*** Opening of Recorded information ***

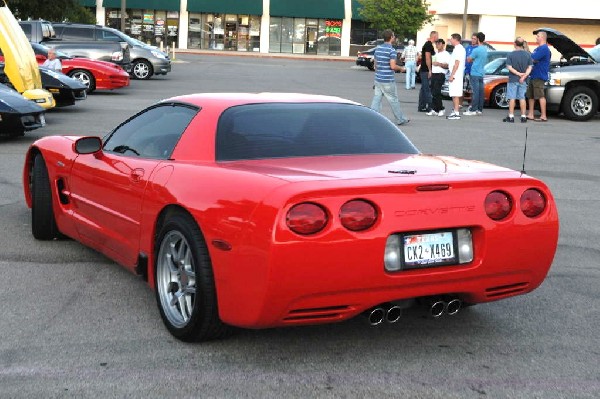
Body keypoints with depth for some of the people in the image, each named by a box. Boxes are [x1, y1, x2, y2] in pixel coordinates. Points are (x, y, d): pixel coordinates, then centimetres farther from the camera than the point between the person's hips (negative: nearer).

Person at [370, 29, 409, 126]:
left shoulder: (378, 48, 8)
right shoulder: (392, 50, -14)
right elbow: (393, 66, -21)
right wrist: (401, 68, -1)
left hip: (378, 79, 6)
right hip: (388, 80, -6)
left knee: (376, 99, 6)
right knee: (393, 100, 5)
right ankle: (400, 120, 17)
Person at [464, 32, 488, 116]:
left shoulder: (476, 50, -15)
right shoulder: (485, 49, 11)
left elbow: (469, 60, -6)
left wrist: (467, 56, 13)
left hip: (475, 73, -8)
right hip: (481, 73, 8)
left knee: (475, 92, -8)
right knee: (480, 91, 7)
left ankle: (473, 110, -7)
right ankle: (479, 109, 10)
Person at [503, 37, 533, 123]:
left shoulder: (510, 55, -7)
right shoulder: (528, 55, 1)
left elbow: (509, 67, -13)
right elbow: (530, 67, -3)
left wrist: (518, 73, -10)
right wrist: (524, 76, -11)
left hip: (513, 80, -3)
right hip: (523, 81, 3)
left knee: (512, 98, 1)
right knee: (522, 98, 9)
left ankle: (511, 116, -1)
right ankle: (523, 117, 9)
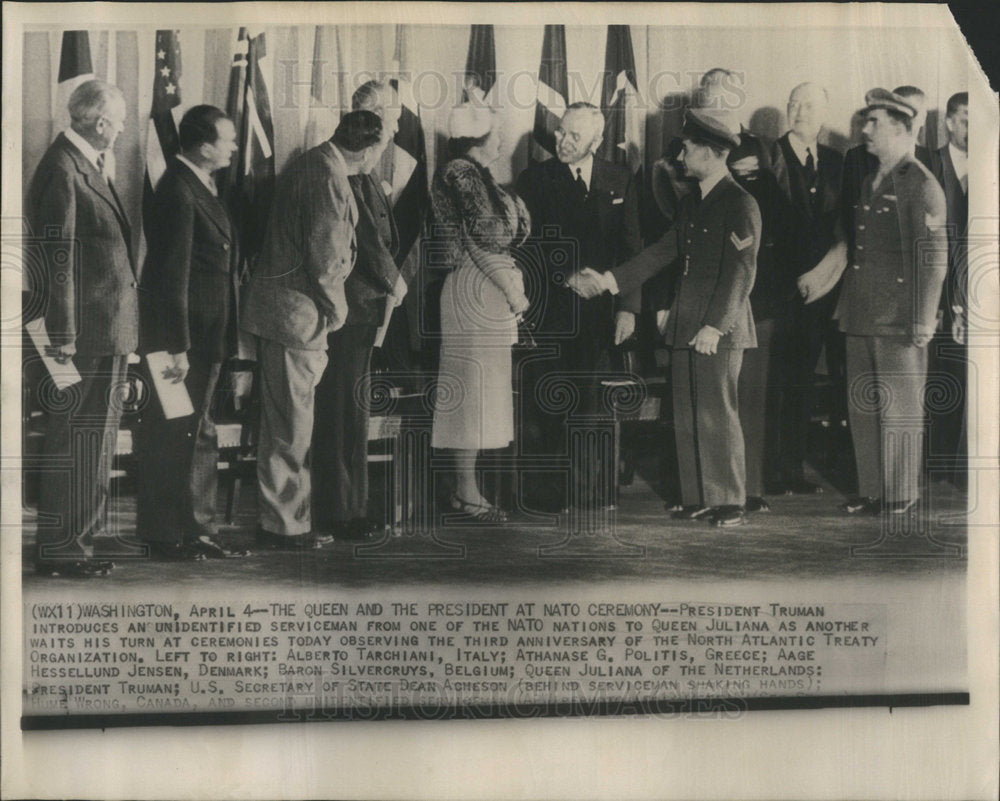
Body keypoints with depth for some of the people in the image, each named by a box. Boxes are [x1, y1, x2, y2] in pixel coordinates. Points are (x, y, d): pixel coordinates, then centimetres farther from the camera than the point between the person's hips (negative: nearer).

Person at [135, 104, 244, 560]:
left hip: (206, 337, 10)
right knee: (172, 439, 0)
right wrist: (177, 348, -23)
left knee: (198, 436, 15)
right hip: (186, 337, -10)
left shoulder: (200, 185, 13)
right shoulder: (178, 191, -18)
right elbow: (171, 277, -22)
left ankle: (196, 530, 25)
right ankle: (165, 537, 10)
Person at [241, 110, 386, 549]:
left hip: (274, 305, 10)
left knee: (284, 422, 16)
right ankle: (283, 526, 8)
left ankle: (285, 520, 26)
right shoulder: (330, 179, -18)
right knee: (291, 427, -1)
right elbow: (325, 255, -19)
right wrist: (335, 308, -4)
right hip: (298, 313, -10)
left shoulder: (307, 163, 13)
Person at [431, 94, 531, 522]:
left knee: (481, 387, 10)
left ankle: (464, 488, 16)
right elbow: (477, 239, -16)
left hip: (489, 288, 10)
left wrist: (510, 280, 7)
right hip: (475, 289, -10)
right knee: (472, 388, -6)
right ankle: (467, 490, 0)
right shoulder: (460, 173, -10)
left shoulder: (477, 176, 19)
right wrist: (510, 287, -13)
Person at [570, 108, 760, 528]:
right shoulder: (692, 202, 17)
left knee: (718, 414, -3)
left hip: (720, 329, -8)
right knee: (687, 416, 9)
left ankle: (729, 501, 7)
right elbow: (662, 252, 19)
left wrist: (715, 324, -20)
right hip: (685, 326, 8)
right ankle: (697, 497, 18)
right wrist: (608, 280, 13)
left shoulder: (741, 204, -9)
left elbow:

*** Close of Recorded information ***

Exercise description: Copy every line of the items above word for word, leaving out the pictures.

Answer to the exercise:
Body keypoints with depth for some of the people in the image, each named by a box. Boxes are [x1, y1, x2, y2] in pixel coordinates. Points are (x, y, d): pixel coordinates, then centimetres farther from the camera than the point between the person's hips (negative: nearer).

Person at [370, 29, 409, 126]:
left shoulder: (378, 48, 8)
right shoulder: (392, 50, -14)
right elbow: (393, 66, -21)
right wrist: (401, 68, -1)
left hip: (378, 79, 6)
right hip: (388, 80, -6)
left knee: (376, 99, 6)
right knee: (393, 100, 5)
right ankle: (400, 120, 17)
Person at [464, 32, 488, 116]:
left shoulder: (476, 50, -15)
right shoulder: (485, 49, 11)
left elbow: (469, 60, -6)
left wrist: (467, 56, 13)
left hip: (475, 73, -8)
right hip: (481, 73, 8)
left knee: (475, 92, -8)
right knee: (480, 91, 7)
left ankle: (473, 110, -7)
right ankle: (479, 109, 10)
Person at [503, 37, 533, 123]:
left shoulder: (510, 55, -7)
right shoulder: (528, 55, 1)
left elbow: (509, 67, -13)
right elbow: (530, 67, -3)
left wrist: (518, 73, -10)
right wrist: (524, 76, -11)
left hip: (513, 80, -3)
right hip: (523, 81, 3)
left knee: (512, 98, 1)
right knee: (522, 98, 9)
left ankle: (511, 116, -1)
right ankle: (523, 117, 9)
Body keypoints with depth for some of the people in the image, each named by a box. Boxes are [x1, y1, x2, y2] in pixel coordinates. Points are (x, y, d): pixel coordinates, then centimetres farther from the camera than the point between the person's hips (negative: nearer).

Person at [135, 104, 244, 560]:
left hip: (206, 337, 10)
right knee: (172, 439, 0)
right wrist: (177, 348, -23)
left knee: (198, 436, 15)
right hip: (186, 337, -10)
left shoulder: (200, 185, 13)
right shoulder: (178, 191, -18)
right elbow: (171, 277, -22)
left ankle: (196, 530, 25)
right ankle: (165, 537, 10)
Person at [241, 110, 386, 549]:
left hip: (274, 305, 10)
left knee: (284, 422, 16)
right ankle: (283, 526, 8)
left ankle: (285, 520, 26)
right shoulder: (330, 179, -18)
right knee: (291, 427, -1)
right elbow: (325, 255, -19)
right wrist: (335, 308, -4)
right hip: (298, 313, -10)
left shoulder: (307, 163, 13)
Person at [431, 94, 531, 522]:
left knee: (481, 387, 10)
left ankle: (464, 488, 16)
right elbow: (477, 239, -16)
left hip: (489, 288, 10)
left wrist: (510, 280, 7)
right hip: (475, 289, -10)
right knee: (472, 388, -6)
right ankle: (467, 490, 0)
right shoulder: (460, 173, -10)
left shoulder: (477, 176, 19)
right wrist: (510, 287, -13)
Person at [570, 108, 760, 528]:
right shoulder: (692, 202, 17)
left knee: (718, 414, -3)
left hip: (720, 329, -8)
right knee: (687, 416, 9)
left ankle: (729, 501, 7)
right elbow: (662, 252, 19)
left wrist: (715, 324, -20)
right hip: (685, 326, 8)
right ankle: (697, 497, 18)
right wrist: (608, 280, 13)
left shoulder: (741, 204, -9)
left elbow:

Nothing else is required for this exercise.